Rotavirus Vaccine Close to Market

Faculty Profile: David Bernstein and Richard Ward, Infectious Diseases

A vaccine developed by researchers in the Cincinnati Children's Division of Infectious Diseases, now in Phase III international testing, may soon hold the key to preventing death due to rotavirus in children in developing countries.

A severe diarrheal illness of childhood, rotavirus infection accounts for more than 500,000 physician visits and approximately 50,000 hospitalizations each year among children under age 5 in the United States. In developing countries, however, rotavirus infection continues to be a childhood killer, taking more than half a million young lives each year.

David Bernstein, MD, MA, and Richard Ward, PhD, first isolated a human rotavirus strain in 1988 that they developed into a live, orally-deliverable vaccine candidate under a licensure agreement with Avant Immunotherapeutics, Inc. After a highly successful but small Phase II efficacy trial led by Drs. Bernstein and Ward, Avant sublicensed this vaccine candidate to GlaxoSmithKline in 1997. The trial results, published in The Lancet in 1999, showed the vaccine to be 89 percent effective in preventing rotavirus disease in infants.

The need for a safe, effective rotavirus vaccine became even more urgent four years ago when the only licensed rotavirus vaccine was removed from the market because of an association with bowel blockage in children who had received the vaccine. Today, there are no licensed vaccines against rotavirus.

Currently, two vaccines are being evaluated in Phase III clinical trials, one by GlaxoSmithKline and the other by Merck. Because of the previous vaccine's complications, both companies are conducting very large trials (60,000 subjects or more) to assure safety. Merck is testing its vaccine predominantly in the United States, while GlaxoSmithKline is testing Drs. Bernstein and Ward's vaccine in less-developed, as well as developing, nations.

The GlaxoSmithKline trial represents the first time that a Phase III, prelicensed vaccine has been tested first in less developed countries -- in this case, bringing early relief to the children who need it most. Drs. Bernstein and Ward continue to serve as consultants to GlaxoSmithKline, and perform the majority of the laboratory work at Cincinnati Children's.

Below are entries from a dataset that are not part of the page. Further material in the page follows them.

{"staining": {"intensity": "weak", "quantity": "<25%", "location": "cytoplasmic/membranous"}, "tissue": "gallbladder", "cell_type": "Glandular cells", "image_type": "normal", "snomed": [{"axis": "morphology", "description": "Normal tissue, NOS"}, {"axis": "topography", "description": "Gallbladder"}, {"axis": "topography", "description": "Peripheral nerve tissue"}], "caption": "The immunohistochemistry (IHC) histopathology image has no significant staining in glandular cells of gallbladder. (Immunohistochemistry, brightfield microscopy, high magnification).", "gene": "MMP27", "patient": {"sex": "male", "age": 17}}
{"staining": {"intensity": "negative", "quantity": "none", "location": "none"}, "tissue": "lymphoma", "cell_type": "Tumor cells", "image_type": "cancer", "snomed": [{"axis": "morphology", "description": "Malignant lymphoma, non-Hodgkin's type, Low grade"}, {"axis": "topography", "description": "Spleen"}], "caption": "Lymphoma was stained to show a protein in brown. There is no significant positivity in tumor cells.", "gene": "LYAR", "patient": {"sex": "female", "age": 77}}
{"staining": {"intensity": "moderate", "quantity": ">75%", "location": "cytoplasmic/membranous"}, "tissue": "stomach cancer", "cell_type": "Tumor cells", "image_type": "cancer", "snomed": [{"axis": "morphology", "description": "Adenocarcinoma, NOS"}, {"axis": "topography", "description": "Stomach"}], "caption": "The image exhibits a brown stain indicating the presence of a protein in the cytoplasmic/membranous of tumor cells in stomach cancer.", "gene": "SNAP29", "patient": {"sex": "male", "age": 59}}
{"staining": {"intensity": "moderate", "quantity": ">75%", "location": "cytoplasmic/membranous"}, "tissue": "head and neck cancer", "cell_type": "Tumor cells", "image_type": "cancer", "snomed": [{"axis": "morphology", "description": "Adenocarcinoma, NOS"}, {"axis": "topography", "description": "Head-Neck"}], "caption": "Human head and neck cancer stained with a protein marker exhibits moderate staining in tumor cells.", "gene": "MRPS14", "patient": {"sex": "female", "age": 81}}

Results to date have not revealed an association with bowel blockage. Initial concerns about the ability of a single human rotavirus strain to provide protection against unmatched strains of rotavirus also appear to be unfounded, as the vaccine has provided protection against at least one other serotype in recent trials. The researchers hope to see the vaccine licensed within the next two years.

Dr. Ward and Anthony Choi, PhD, also at Cincinnati Children's, have secured a patent for a second vaccine -- a protein rather than a live rotavirus vaccine -- that could become a second-generation option if bowel blockage or other complications arise from the live rotavirus vaccine.